While Charlotte is not included in the report’s “top nine,” the parallels in the Queen City are undeniable. First, Charlotte’s got a lot of Millennials: residents ages 25-29 and 30-34 are the city’s two largest five-year age cohorts by a long shot. Together they make up 18 percent of the city’s population. They also accounted for 18.6 percent of the city’s total population growth between 2010 and 2016 (U.S. Census Bureau, 2016). These newcomers are landing in neighborhoods close to the city center – former industrial districts where population densities have nearly doubled in recent years. It is in those neighborhoods and in uptown that clever Uber and Lyft operators are undoubtedly awaiting their next customer.
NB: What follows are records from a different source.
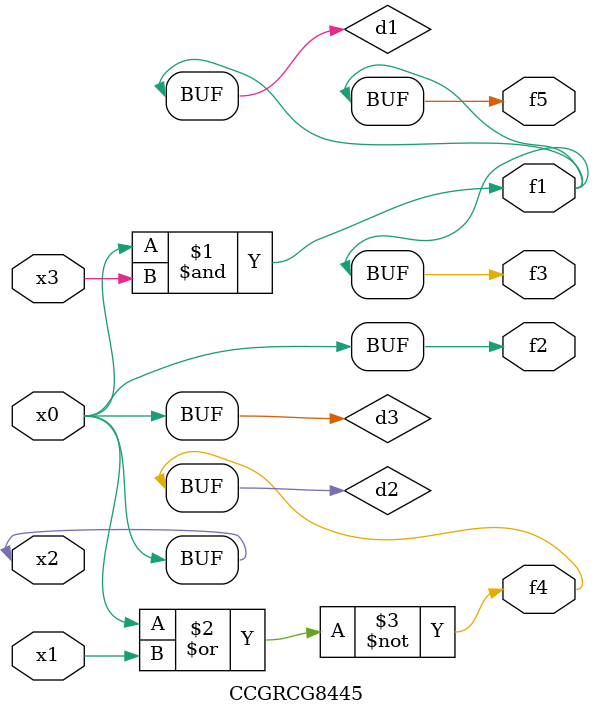
<source format=v>
module CCGRCG8445(
	input x0, x1, x2, x3,
	output f1, f2, f3, f4, f5
);

	wire d1, d2, d3;

	and (d1, x2, x3);
	nor (d2, x0, x1);
	buf (d3, x0, x2);
	assign f1 = d1;
	assign f2 = d3;
	assign f3 = d1;
	assign f4 = d2;
	assign f5 = d1;
endmodule

</source>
Policies that increase population density and encourage mixed-use development can be an effective strategy for encouraging efficient urban circulation and a mix of transit ridership, bicycling, walking, and personal vehicles. But density is only one half of the equation. An accessible, multi-modal, and efficient urban center will also require an end to subsidized parking – effectively the subsidy nondrivers pay so that drivers can park for free or nearly free. Many may wonder, what subsidy? It’s this: The cost of building and maintaining parking lots ultimately trickles down to the retail prices of establishments with free parking lots – but all the benefits go to motorists, not to pedestrians, cyclists, and public transit users.
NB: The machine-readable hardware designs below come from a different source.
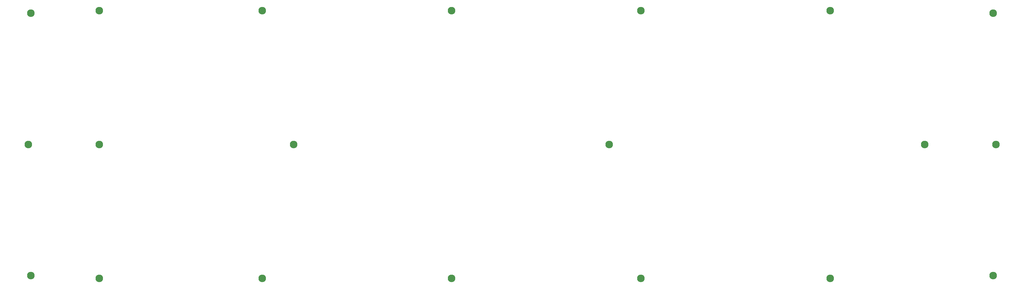
<source format=gbs>
%TF.GenerationSoftware,KiCad,Pcbnew,5.1.6*%
%TF.CreationDate,2020-06-23T07:05:39+02:00*%
%TF.ProjectId,plate,706c6174-652e-46b6-9963-61645f706362,rev?*%
%TF.SameCoordinates,Original*%
%TF.FileFunction,Soldermask,Bot*%
%TF.FilePolarity,Negative*%
%FSLAX46Y46*%
G04 Gerber Fmt 4.6, Leading zero omitted, Abs format (unit mm)*
G04 Created by KiCad (PCBNEW 5.1.6) date 2020-06-23 07:05:39*
%MOMM*%
%LPD*%
G01*
G04 APERTURE LIST*
%ADD10C,2.300000*%
G04 APERTURE END LIST*
D10*
%TO.C,REF\u002A\u002A*%
X330993750Y-71437500D03*
%TD*%
%TO.C,REF\u002A\u002A*%
X81756250Y-111918750D03*
%TD*%
%TO.C,REF\u002A\u002A*%
X81756250Y-30956250D03*
%TD*%
%TO.C,REF\u002A\u002A*%
X351631250Y-111125000D03*
%TD*%
%TO.C,REF\u002A\u002A*%
X352425000Y-71435550D03*
%TD*%
%TO.C,REF\u002A\u002A*%
X351631250Y-31750000D03*
%TD*%
%TO.C,REF\u002A\u002A*%
X302399700Y-111911700D03*
%TD*%
%TO.C,REF\u002A\u002A*%
X245253300Y-111911700D03*
%TD*%
%TO.C,REF\u002A\u002A*%
X302399700Y-30954300D03*
%TD*%
%TO.C,REF\u002A\u002A*%
X245253300Y-30954300D03*
%TD*%
%TO.C,REF\u002A\u002A*%
X235728900Y-71433000D03*
%TD*%
%TO.C,REF\u002A\u002A*%
X60321200Y-71433000D03*
%TD*%
%TO.C,REF\u002A\u002A*%
X188106900Y-111911700D03*
%TD*%
%TO.C,REF\u002A\u002A*%
X188106900Y-30954300D03*
%TD*%
%TO.C,REF\u002A\u002A*%
X130960500Y-111911700D03*
%TD*%
%TO.C,REF\u002A\u002A*%
X130960500Y-30954300D03*
%TD*%
%TO.C,REF\u002A\u002A*%
X61118750Y-31750000D03*
%TD*%
%TO.C,REF\u002A\u002A*%
X61118750Y-111125000D03*
%TD*%
%TO.C,REF\u002A\u002A*%
X140484900Y-71433000D03*
%TD*%
%TO.C,REF\u002A\u002A*%
X81751100Y-71433000D03*
%TD*%
M02*

</source>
Charlotte planners will have an opportunity to lower or eliminate parking space requirements as they overhaul the city’s zoning ordinance in the coming years. But as the Schaller report indicates, efforts to discourage car ownership and decrease urban gridlock will simply be offset by Uber and Lyft rides if the city doesn’t act to designate space on the roads for space-efficient alternatives like buses and bicycles. We’re off to an acceptable start with the city’s recent commitment of $4 million to fund a bicycle program, $2 million to support Vision Zero – a goal of eliminating traffic-related deaths and severe injuries in the city – and a $15 million boost to pedestrian infrastructure funding. But these are – for the time being – one-time investments and virtual drops in a $760-million-capital-projects-plan bucket devoted overwhelmingly to accommodating personal automobiles.
In this fast-growing region, avoiding the high-congestion commons tragedy of other major American cities will require a transition in the way we prioritize and imagine transportation and land use at a metropolitan scale. It will also require overcoming Charlotte’s historic social inequalities and political gridlock, because accessing the resources required to transition away from an automobile-centered city will require cooperation from local, state, and federal decision-makers, and their respective constituencies.
Opinions in this piece are those of the author and not necessarily those of the UNC Charlotte Urban Institute or the University of North Carolina at Charlotte.